UNASSIGNED: The efficacy endpoints used in this study will differ from those used in adults and in the previous pediatric phase 3 trial; they have been adapted to be more suitable for a wider age range of pediatric patients. Both study phases will be longer than in the previous pediatric study, providing a longer time period in which to assess the efficacy and safety of prucalopride. Study participants will be identified using the modified Rome IV criteria for FC, instead of the Rome III criteria, and non-toilet-trained patients will be included, which will broaden the population of pediatric patients assessed. Patients will undergo fecal disimpaction before randomization and undergo standardized continuous behavioral therapy throughout the trial. This pediatric study of prucalopride will aim to demonstrate the efficacy and long-term safety of this treatment.
摘要:
■先前在功能性便秘(FC)的儿科患者(6个月至18岁)中使用普卢卡必利的3期试验表明与安慰剂相比没有疗效。我们设计了一个额外的3期试验来进一步评估疗效,儿童和青少年使用普鲁卡必利的长期安全性和耐受性。
■这项多中心试验(ClinicalTrials.gov标识符:NCT04759833;EudraCT编号:2022-003221-22)为期12周,随机化,双盲,安慰剂对照阶段,接下来是36周,双盲,安全扩展阶段。大约240名3-17岁的接受过厕所训练的患者将被随机分为1:1:1,接受低剂量(0.04mg/kg)或高剂量(0.08mg/kg)的普鲁卡必利,或安慰剂每天一次。15名非厕所训练≥6个月大的FC患者将被纳入探索性疗效和安全性分析。

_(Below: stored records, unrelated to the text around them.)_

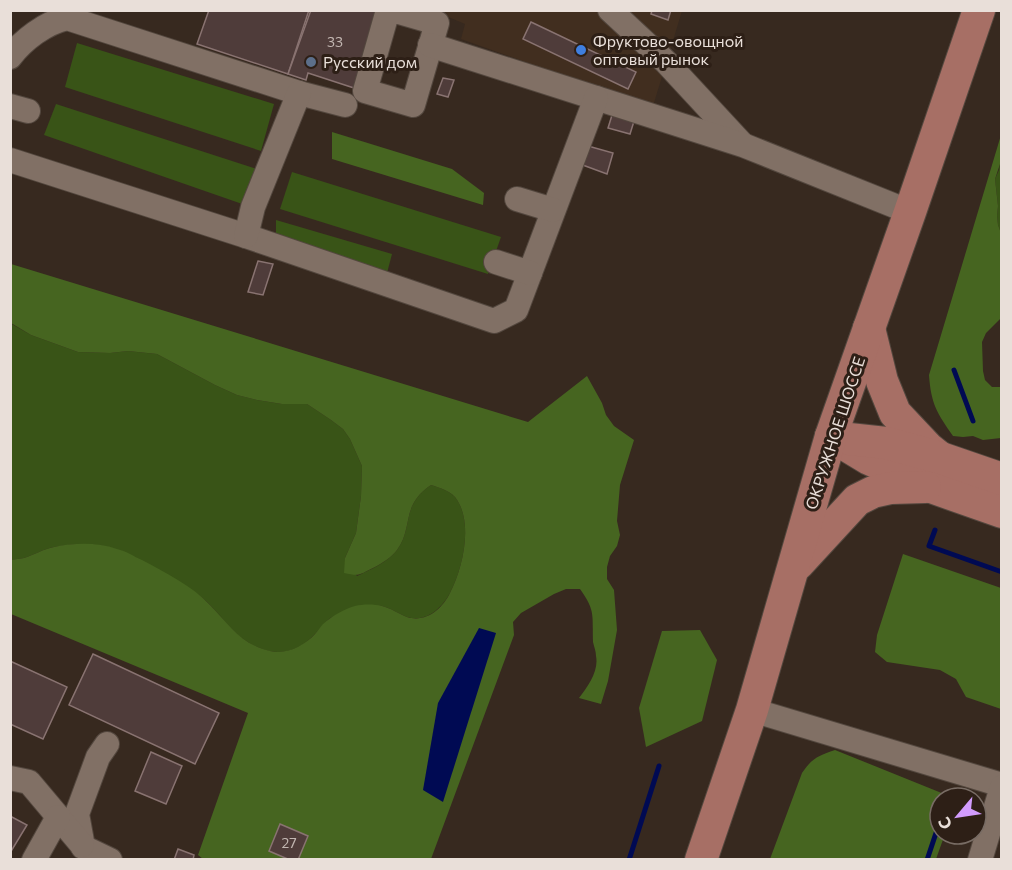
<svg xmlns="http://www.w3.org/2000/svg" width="1012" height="870" font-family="Commissioner,sans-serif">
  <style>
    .built { fill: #412e1f }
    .green { fill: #395417 }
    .forest { fill: #466520 }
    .water { fill: #000a53 }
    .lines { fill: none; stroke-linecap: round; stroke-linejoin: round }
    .stream { stroke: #000a53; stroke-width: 5 }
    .building { fill: #4f3c3a; stroke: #897371; stroke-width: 1.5 }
    .minor-casing { stroke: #53473e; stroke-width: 26 }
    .major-casing { stroke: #53473e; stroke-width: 34 }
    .minor { stroke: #817065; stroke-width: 24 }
    .major { stroke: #a76f65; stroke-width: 32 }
    .shop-dot { fill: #3f7fe0; stroke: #2d1f16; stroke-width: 2 }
    .service-dot { fill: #5c6f8a; stroke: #2d1f16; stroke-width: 2 }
    .labels { text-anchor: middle; stroke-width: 6; stroke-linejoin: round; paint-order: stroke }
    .number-label { font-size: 14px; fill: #c2b6b1 }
    .poi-label { font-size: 16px; fill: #e9dfd9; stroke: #2d1f16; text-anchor: start }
    .street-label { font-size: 16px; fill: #e9dfd9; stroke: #2d1f16 }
  </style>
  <rect width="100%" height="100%" fill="#37291f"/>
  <path class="built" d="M434,11h248l-29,95 -26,-8 -166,-59 4,-15z"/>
  <g class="green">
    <path d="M77,43l197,61 -13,47 -196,-64z"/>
    <path d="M56,104l204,66 -12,36 -204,-71z"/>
    <path d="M1001,156v77l-3,-8 -1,-9 1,-10 -3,-27 4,-9z"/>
    <path d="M292,172l209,65 -13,37 -208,-65z"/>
    <path d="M276,220l116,34 -5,19 -111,-37z"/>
    <path d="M10,323l21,12 47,17 32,1 18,-2 29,3 58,31 22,10 20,5 25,4h25l24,16 12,9 7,10 12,27 -1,30 -5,37 -11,25 12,18c14,-7 30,-13 40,-26 17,-23 3,-44 34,-65 9,3 17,5 24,12 19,24 8,71 -5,96 -8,15 -24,30 -43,24 -8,-3 -16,-9 -25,-11 -7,-1 -19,3 -26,5 -7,1 -16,2 -22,5 -9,4 -13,12 -20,19 -11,12 -28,20 -45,16 -33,-9 -40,-28 -63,-50 -9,-9 -23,-15 -34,-22 -42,-26 -66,-42 -118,-32 -11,2 -20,8 -30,11 -4,1 -9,1 -13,2z"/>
  </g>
  <g class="forest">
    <path d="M332,132l120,37 32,24 -1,12 -151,-46z"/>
    <path d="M1001,135v26l-6,18 3,27 -1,10 1,9 3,8v85l-15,15 -4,9 1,29 2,9 7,7h9v51l-18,2 -10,-4 -10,1 -10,-1c-16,-23 -22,-32 -24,-61z"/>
    <path d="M11,264l517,158 59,-46 15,27 4,12 8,11 20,14 -14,45 -3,36 3,14 -3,11 -7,10 -3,11v12l7,11 3,40 -9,51 -7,23 -22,-6c9,-12 20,-27 17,-42 0,-5 -2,-9 -3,-14 -1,-26 3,-31 -13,-53h-14l-12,5 -33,19 -8,9 1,13 -83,224h-228l-5,-4 50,-142 -237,-99 -1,-54c5,-1 10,-1 14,-2 10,-3 19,-9 30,-11 20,-4 43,-5 63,2 9,2 16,7 25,11 24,13 49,25 68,45 20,20 30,39 60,46 16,4 34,-5 45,-17 3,-3 5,-7 8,-10 9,-8 21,-15 32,-18 8,-2 19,-2 27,0 9,2 17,8 25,11 19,6 35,-8 43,-24 13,-25 24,-72 5,-96 -7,-7 -15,-9 -24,-12 -31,21 -17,42 -34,65 -5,7 -15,13 -22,17 -15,7 -14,10 -31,6l1,-15 11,-25 5,-37 1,-30 -12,-27 -7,-10 -12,-9 -24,-16h-25l-25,-4 -20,-5 -22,-10 -58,-31 -29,-3 -18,2 -32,-1 -47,-17 -20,-12z"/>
    <path d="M903,554l98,34v121l-35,-12 -10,-18 -16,-9 -53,-8 -12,-10 2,-17z"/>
    <path d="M700,630l17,30 -15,61 -56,26 -7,-39 23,-77z"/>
    <path d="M835,750l119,48h-14v36h5l-9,25h-166l32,-86c10,-15 16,-17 33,-23z"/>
  </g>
  <path class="water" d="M479,628l17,5 -53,169 -20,-12 15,-87z"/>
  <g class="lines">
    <g class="stream">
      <path d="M954,370l19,51"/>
      <path d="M935,530l-6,16 73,26"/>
      <path d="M629,860l30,-94"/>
      <path d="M927,860l13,-39"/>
    </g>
  </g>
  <g class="building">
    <path d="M209,10h100l-21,64 -91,-30z"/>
    <path d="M311,10h71l-28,78 -46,-15 -2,7 -18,-6z"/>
    <path d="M652,10h19l-3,10 -17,-6z"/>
    <path d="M531,22l105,50 -8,17 -105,-50z"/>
    <path d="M443,78l11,2 -6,17 -11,-3z"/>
    <path d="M613,112l22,6 -5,16 -22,-6z"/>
    <path d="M588,146l25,7 -6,21 -27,-10z"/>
    <path d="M258,261l15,3 -10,31 -15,-3z"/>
    <path d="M93,654l126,59 -24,51 -126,-59z"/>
    <path d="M10,661l57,26 -24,52 -33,-15z"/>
    <path d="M151,752l31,14 -16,38 -31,-13z"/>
    <path d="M10,816l17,9 -17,28z"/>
    <path d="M280,824l28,12 -10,24h-8l-21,-9z"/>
    <path d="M178,849l16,6 -1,5h-19z"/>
  </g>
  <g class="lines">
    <g class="minor-casing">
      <g id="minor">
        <path d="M388,10l-23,81 48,14 24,-82 -45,-13"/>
        <path d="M610,10l56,52 76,82"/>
        <path d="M430,45l313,100 167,67"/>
        <path d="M10,57c13,-17 35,-34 57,-39l232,75 46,12"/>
        <path d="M10,106l18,5"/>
        <path d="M10,160l236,76 248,85 22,-11 80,-212"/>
        <path d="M517,199l36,11"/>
        <path d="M246,236l7,-29 46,-114"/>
        <path d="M496,262l34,11"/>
        <path d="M752,710l250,75"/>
        <path d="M107,744l-9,13 -21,57 6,33 27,13"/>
        <path d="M10,778l19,4 53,63"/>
        <path d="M34,860l24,-43"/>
        <path d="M980,860l22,-73"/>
      </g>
    </g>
    <g class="major-casing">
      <g id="major">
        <path d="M869,328l13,53 13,32 33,35 10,8"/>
        <path d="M831,436l38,23 62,28 71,25"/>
        <path d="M849,439l37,4 55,15 61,21"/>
        <path d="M798,564l59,-64 16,-8 18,-4 34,-1"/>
        <path d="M701,860l51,-150 79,-274 79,-224 69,-202"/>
      </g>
    </g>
    <use href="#minor" class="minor"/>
    <use href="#major" class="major"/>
  </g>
  <circle class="shop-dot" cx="581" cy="50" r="6"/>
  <circle class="service-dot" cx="311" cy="62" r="6"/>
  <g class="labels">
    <g class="number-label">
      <text x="335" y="47">33</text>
      <text x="289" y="848">27</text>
    </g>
    <g class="poi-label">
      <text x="593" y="47">Фруктово-овощной<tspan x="593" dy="18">оптовый рынок</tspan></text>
      <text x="323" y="68">Русский дом</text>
    </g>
    <g class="street-label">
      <text transform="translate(835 433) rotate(-72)" y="6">ОКРУЖНОЕ ШОССЕ</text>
    </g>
  </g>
  <rect width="1012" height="870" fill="none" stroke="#e9dfd9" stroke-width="24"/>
  <g transform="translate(958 816) rotate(241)"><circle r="28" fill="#2d1f16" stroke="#786c64" stroke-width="1.5"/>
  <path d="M0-4.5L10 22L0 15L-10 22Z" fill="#d29cfd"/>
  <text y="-9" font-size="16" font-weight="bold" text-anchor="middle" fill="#e9dfd9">С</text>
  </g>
</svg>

■本研究中使用的疗效终点与成人和先前的儿科3期试验中使用的疗效终点不同;它们已被调整为更适合更广泛年龄范围的儿科患者。这两个研究阶段都将比以前的儿科研究更长,提供更长的时间来评估普鲁卡必利的疗效和安全性。研究参与者将使用FC的修改后的罗马IV标准进行识别,而不是罗马三世的标准,并将包括非如厕训练的病人,这将扩大评估的儿科患者的人群。患者将在随机分组前进行粪便分解,并在整个试验中进行标准化的连续行为治疗。这项普鲁卡洛必利的儿科研究旨在证明这种治疗的疗效和长期安全性。
■这项多中心试验(ClinicalTrials.gov标识符:NCT04759833;EudraCT编号:2022-003221-22)为期12周,随机化,双盲,安慰剂对照阶段,接下来是36周,双盲,安全扩展阶段。大约240名3-17岁的接受过厕所训练的患者将被随机分为1:1:1,接受低剂量(0.04mg/kg)或高剂量(0.08mg/kg)的普鲁卡必利,或安慰剂每天一次。15名非厕所训练≥6个月大的FC患者将被纳入探索性疗效和安全性分析。
■本研究中使用的疗效终点与成人和先前的儿科3期试验中使用的疗效终点不同;它们已被调整为更适合更广泛年龄范围的儿科患者。这两个研究阶段都将比以前的儿科研究更长,提供更长的时间来评估普鲁卡必利的疗效和安全性。研究参与者将使用FC的修改后的罗马IV标准进行识别,而不是罗马三世的标准,并将包括非如厕训练的病人,这将扩大评估的儿科患者的人群。患者将在随机分组前进行粪便分解,并在整个试验中进行标准化的连续行为治疗。这项普鲁卡洛必利的儿科研究旨在证明这种治疗的疗效和长期安全性。